┌─ Extracted data

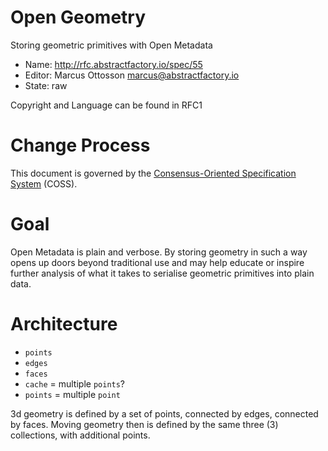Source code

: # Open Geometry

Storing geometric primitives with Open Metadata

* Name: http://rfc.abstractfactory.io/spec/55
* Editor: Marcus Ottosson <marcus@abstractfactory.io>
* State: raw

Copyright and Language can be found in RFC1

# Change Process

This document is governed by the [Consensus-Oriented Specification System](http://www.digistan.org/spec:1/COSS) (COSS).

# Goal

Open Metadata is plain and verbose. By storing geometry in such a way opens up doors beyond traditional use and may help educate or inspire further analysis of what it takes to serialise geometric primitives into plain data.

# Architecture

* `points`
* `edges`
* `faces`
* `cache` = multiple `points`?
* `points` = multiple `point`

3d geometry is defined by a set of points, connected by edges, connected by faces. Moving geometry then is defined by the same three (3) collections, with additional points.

└─

**Task:** List every line in the items above that contains the string "spec".

**Answer space:**
* Name: http://rfc.abstractfactory.io/spec/55
This document is governed by the [Consensus-Oriented Specification System](http://www.digistan.org/spec:1/COSS) (COSS).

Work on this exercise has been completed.